GeForce RTX 3060 12 Go
La RTX 3060 12 Go reste une carte intermédiaire cohérente en 1080p. Sa fiche eCompatible indique une alimentation recommandée autour de 450 W. Selon la version exacte de la carte, le connecteur peut varier : la fiche eCompatible mentionne un 12 broches, mais il faut toujours vérifier le modèle précis acheté.
Radeon RX 7800 XT
La RX 7800 XT vise plutôt le 1440p et monte nettement plus haut en consommation. Sur ce type de carte, le bon choix consiste à garder une vraie marge, surtout si le CPU est lui aussi solide.
Radeon RX 7900 XTX
La RX 7900 XTX est une carte haut de gamme AMD. Elle utilise des connecteurs PCIe classiques, mais sa consommation justifie une alimentation généreuse. Ici, la priorité est moins le label ATX 3.x que la marge réelle en watts et la qualité du câblage PCIe.
GeForce RTX 4090
La RTX 4090 affiche 450 W de TDP, avec une alimentation recommandée à 850 W sur eCompatible. Elle utilise un connecteur 16 broches. C’est le genre de carte où une alimentation ATX 3.x avec câble natif 12VHPWR ou 12V-2x6 devient pertinente.
GeForce RTX 5090
La RTX 5090 monte encore plus haut : 575 W de TDP, avec une alimentation recommandée à 950 W sur la fiche eCompatible. Avec un processeur haut de gamme, garder davantage de marge reste raisonnable. Le connecteur 16 broches rend aussi l’ATX 3.x pertinent sur ce profil.

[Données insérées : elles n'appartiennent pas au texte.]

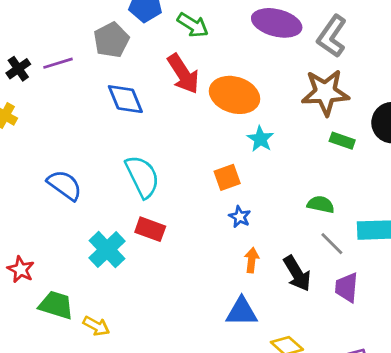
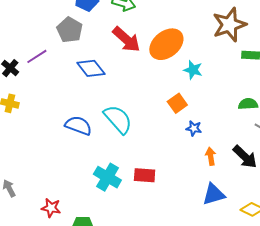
orange ellipse: (235, 95) -> (166, 44), turned -40
blue semicircle: (65, 185) -> (78, 126), moved
red rectangle: (150, 229) -> (145, 175), moved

Pour comparer la consommation de deux modèles avant de trancher, les pages versus mettent leurs caractéristiques côte à côte.
Les erreurs les plus fréquentes
- Choisir uniquement au wattage. Une alimentation puissante mais dépourvue du bon câble ne règle pas le problème. Wattage et connectique se vérifient ensemble, et les deux figurent sur chaque fiche du catalogue GPU.
- Multiplier les adaptateurs. Enchaîner un adaptateur sur une rallonge augmente les points de contact et les risques d’échauffement. Un câble natif reste préférable.
- Recycler une vieille alimentation d’entrée de gamme. Un bloc ancien peut ne plus tenir ses promesses, surtout face aux pics d’une carte récente.
- Coller une carte très haut de gamme sur une alimentation sans marge. Tomber pile sur le wattage théorique laisse peu de réserve pour le CPU, le vieillissement et les pointes de charge.
- Surdimensionner pour rien. Acheter 1200 W pour une carte qui en demande beaucoup moins n’apporte aucun gain réel. Le bon choix est une alimentation adaptée, pas forcément la plus grosse possible.
Comment eCompatible calcule l’alimentation recommandée
Chaque fiche GPU du site affiche les éléments utiles pour décider : TDP/TBP, alimentation recommandée, connecteurs requis, et mention ATX 3.x uniquement quand elle est pertinente. Cette mention apparaît surtout en présence d’un connecteur 16 broches ou de pics transitoires notables.
La recommandation ne repose pas sur une simulation détaillée de chaque composant. Elle part de la consommation du GPU et applique une marge globale pour le reste de la machine. L’objectif est de donner un repère prudent et lisible, pas un chiffre faussement précis.
Le détail de cette approche est expliqué sur la page méthodologie, et les références utilisées pour les données GPU sont listées dans les sources.